Your instructions ▸ List the lines of this listing that hold the word "frame".

- - - - -

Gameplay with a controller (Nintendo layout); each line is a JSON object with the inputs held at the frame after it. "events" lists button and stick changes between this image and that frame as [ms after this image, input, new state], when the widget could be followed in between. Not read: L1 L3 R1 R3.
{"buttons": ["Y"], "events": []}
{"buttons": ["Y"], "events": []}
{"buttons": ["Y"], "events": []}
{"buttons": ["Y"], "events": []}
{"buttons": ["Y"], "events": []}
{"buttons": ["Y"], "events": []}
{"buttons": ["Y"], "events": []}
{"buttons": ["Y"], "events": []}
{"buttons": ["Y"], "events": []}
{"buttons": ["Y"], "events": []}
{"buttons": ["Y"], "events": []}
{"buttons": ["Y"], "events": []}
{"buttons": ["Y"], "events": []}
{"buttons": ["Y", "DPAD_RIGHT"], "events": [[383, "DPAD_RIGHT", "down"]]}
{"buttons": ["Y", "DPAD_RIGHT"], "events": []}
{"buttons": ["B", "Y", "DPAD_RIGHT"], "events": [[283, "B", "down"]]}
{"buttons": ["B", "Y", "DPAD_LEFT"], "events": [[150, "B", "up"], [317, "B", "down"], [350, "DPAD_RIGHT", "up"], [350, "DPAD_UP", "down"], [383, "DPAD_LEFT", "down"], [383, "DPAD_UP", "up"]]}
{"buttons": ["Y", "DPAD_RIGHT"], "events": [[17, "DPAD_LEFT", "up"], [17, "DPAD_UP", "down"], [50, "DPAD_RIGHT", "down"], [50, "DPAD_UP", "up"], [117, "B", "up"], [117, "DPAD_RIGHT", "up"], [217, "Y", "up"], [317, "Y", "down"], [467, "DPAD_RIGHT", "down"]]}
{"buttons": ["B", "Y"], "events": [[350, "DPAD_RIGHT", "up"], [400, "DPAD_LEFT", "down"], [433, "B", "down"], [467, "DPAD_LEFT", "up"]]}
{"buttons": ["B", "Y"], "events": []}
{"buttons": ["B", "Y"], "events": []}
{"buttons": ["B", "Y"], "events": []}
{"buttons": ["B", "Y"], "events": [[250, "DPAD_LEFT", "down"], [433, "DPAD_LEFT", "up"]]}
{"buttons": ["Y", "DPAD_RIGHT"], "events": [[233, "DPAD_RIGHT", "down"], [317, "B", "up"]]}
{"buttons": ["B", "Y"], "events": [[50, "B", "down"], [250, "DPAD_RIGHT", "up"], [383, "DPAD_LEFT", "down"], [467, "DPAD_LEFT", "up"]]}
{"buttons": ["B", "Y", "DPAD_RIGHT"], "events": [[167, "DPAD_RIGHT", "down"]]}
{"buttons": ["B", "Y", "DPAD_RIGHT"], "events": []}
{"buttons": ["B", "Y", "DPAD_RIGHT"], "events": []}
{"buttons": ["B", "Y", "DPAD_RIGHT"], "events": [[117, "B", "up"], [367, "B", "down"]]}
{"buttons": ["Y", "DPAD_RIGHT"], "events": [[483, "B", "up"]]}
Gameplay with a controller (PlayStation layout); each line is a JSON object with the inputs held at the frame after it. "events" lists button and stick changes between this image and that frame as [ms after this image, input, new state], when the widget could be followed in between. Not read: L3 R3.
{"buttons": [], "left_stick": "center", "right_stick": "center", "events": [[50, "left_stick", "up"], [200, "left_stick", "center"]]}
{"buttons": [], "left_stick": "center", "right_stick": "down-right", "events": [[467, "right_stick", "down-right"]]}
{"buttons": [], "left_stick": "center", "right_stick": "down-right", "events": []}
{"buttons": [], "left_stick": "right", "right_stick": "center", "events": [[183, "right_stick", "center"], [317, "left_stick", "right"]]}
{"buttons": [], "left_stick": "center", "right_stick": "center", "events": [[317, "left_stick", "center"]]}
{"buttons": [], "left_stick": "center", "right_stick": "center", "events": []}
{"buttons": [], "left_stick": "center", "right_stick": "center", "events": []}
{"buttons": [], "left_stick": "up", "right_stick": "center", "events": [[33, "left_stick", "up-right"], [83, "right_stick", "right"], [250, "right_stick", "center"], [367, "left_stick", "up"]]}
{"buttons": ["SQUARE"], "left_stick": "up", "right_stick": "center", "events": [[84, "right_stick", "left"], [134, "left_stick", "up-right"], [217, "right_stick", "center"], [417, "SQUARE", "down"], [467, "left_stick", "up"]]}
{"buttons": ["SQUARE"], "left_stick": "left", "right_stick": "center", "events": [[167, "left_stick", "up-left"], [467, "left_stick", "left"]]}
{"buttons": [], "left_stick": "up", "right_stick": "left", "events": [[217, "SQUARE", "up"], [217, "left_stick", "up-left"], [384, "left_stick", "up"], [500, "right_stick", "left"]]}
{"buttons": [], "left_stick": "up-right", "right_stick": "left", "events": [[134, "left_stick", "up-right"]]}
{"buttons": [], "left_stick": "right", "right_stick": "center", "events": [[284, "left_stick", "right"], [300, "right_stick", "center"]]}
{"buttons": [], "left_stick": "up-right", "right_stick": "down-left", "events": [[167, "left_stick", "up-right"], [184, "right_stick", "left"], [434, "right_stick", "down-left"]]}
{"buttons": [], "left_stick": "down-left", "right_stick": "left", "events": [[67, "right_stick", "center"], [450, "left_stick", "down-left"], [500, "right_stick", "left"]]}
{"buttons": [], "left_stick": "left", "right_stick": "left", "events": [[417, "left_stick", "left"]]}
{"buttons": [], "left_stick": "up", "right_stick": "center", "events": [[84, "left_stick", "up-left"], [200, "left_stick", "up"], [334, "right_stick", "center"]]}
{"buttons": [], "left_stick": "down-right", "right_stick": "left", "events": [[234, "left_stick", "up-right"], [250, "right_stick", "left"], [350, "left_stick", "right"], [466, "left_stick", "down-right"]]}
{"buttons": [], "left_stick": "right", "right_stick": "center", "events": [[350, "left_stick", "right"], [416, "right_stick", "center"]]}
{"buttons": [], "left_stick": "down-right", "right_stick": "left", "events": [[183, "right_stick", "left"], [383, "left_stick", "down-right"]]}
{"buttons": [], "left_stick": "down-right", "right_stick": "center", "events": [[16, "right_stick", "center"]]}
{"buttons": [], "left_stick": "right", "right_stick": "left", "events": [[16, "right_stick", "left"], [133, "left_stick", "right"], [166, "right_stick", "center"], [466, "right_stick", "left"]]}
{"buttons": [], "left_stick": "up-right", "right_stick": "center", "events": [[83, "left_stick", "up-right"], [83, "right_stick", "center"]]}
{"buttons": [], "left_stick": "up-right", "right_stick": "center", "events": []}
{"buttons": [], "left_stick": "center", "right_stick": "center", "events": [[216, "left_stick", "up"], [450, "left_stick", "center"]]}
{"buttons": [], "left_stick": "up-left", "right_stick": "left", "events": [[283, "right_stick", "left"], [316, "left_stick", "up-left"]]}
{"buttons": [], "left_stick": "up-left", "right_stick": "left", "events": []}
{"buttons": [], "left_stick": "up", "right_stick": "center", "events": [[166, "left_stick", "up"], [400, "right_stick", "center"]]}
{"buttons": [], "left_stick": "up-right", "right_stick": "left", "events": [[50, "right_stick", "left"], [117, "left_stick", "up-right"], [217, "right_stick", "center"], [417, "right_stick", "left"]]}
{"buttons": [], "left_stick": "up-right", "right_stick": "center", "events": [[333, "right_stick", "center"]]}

- - - - -

Output of the exercise ▸
Gameplay with a controller (Nintendo layout); each line is a JSON object with the inputs held at the frame after it. "events" lists button and stick changes between this image and that frame as [ms after this image, input, new state], when the widget could be followed in between. Not read: L1 L3 R1 R3.
Gameplay with a controller (PlayStation layout); each line is a JSON object with the inputs held at the frame after it. "events" lists button and stick changes between this image and that frame as [ms after this image, input, new state], when the widget could be followed in between. Not read: L3 R3.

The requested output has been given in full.